Work task
Skipping all images, output the listing word for word.

Data extracts
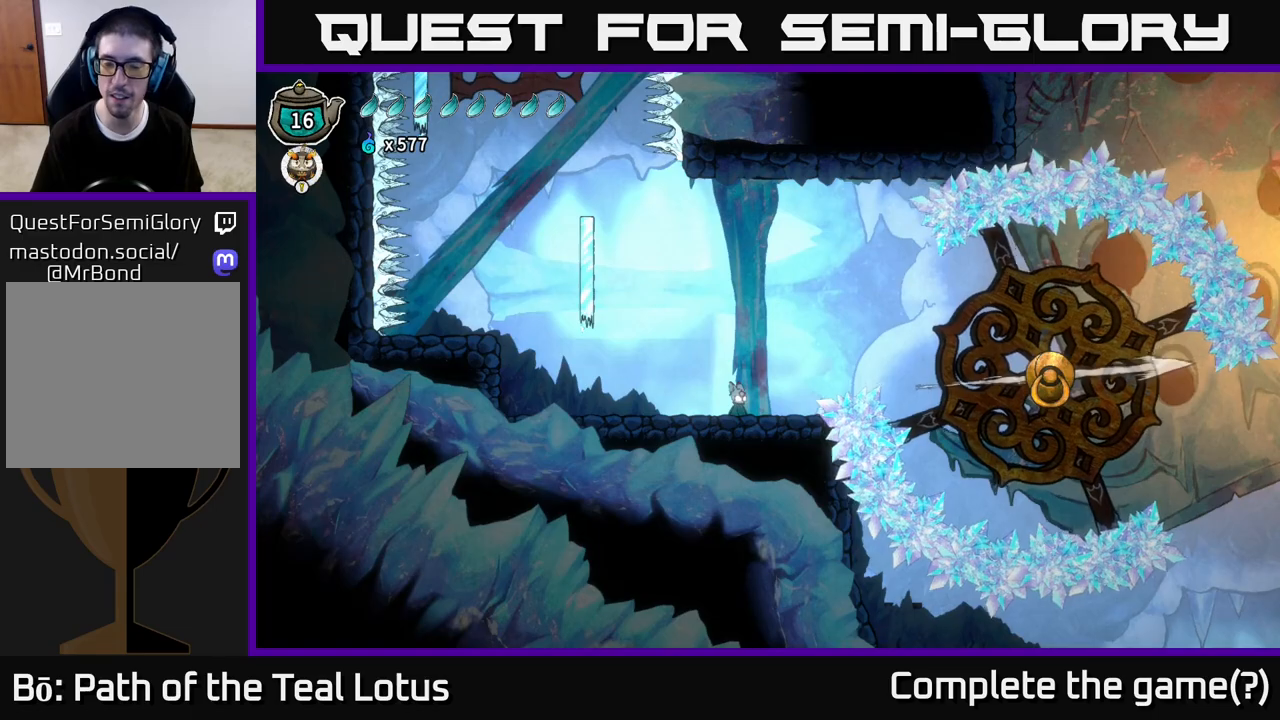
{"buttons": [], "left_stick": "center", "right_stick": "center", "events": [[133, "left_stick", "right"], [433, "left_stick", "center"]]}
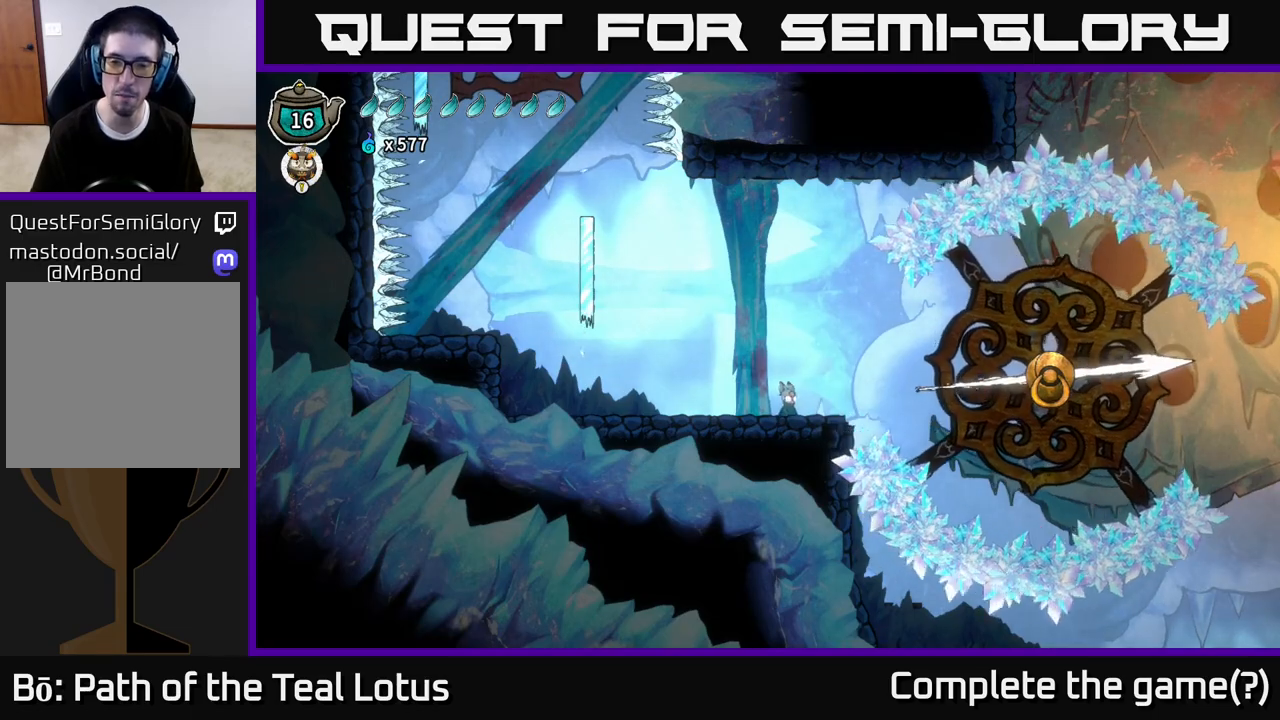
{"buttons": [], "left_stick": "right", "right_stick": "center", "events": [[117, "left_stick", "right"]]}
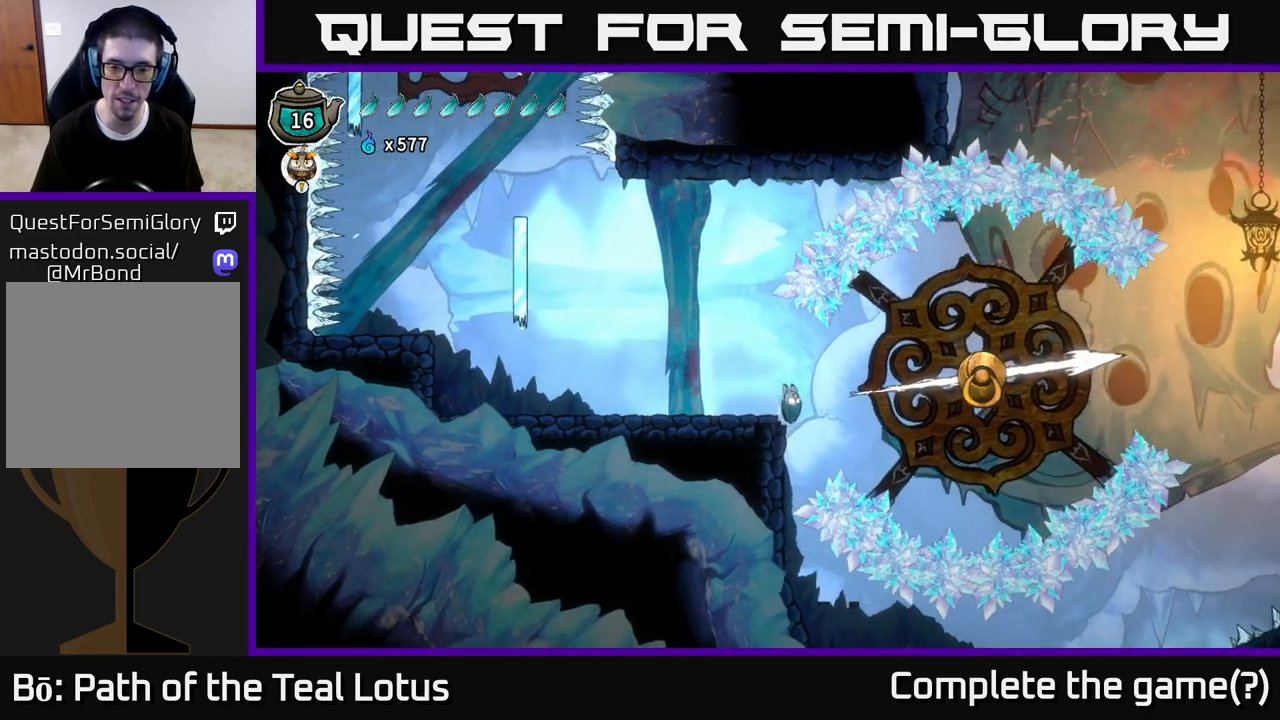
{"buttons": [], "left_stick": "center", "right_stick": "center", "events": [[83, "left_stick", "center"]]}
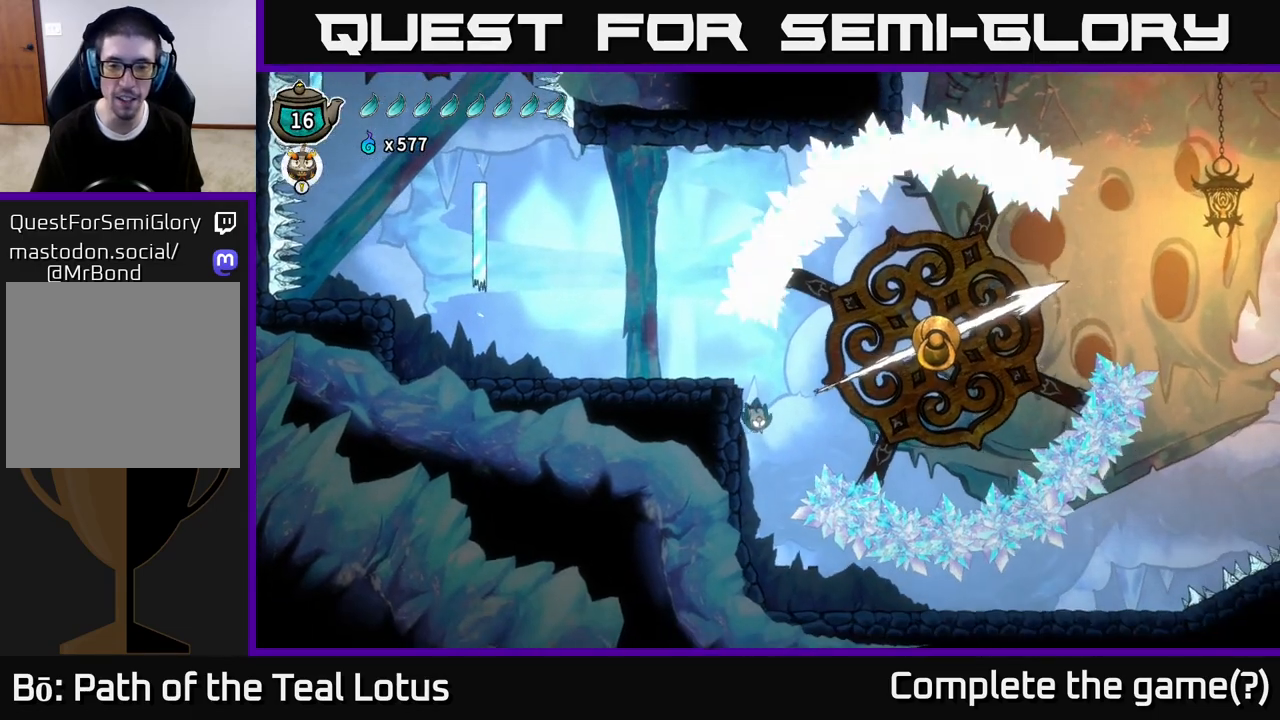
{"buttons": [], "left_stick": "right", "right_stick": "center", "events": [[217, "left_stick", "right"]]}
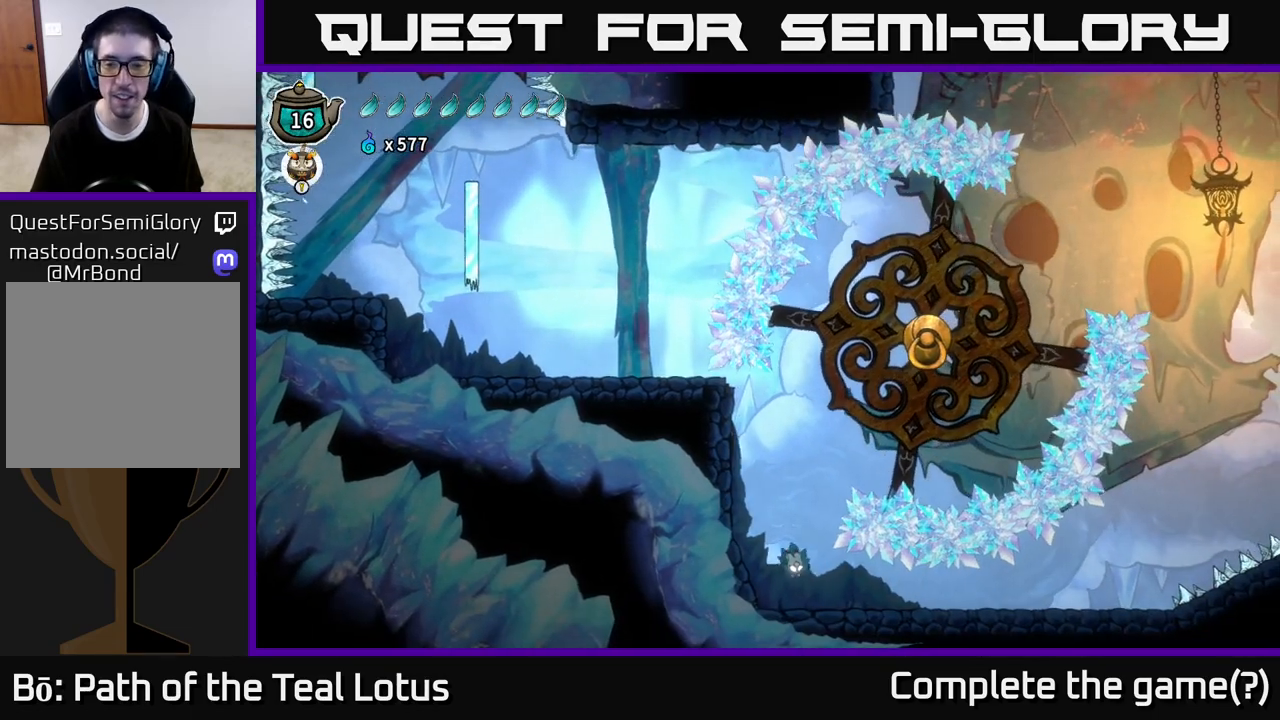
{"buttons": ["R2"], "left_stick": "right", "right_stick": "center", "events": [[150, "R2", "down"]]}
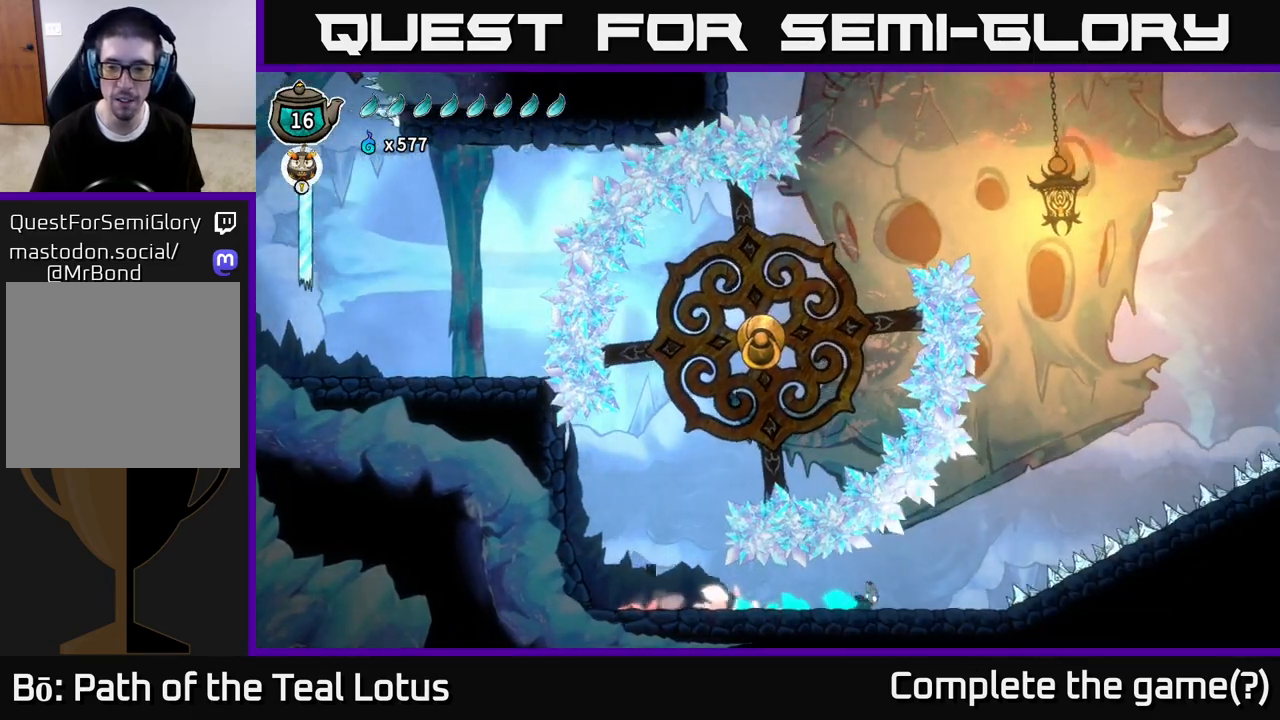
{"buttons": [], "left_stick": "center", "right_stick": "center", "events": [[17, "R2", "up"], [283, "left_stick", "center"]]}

Exercise output
{"buttons": [], "left_stick": "center", "right_stick": "center", "events": [[133, "left_stick", "right"], [433, "left_stick", "center"]]}
{"buttons": [], "left_stick": "right", "right_stick": "center", "events": [[117, "left_stick", "right"]]}
{"buttons": [], "left_stick": "center", "right_stick": "center", "events": [[83, "left_stick", "center"]]}
{"buttons": [], "left_stick": "right", "right_stick": "center", "events": [[217, "left_stick", "right"]]}
{"buttons": ["R2"], "left_stick": "right", "right_stick": "center", "events": [[150, "R2", "down"]]}
{"buttons": [], "left_stick": "center", "right_stick": "center", "events": [[17, "R2", "up"], [283, "left_stick", "center"]]}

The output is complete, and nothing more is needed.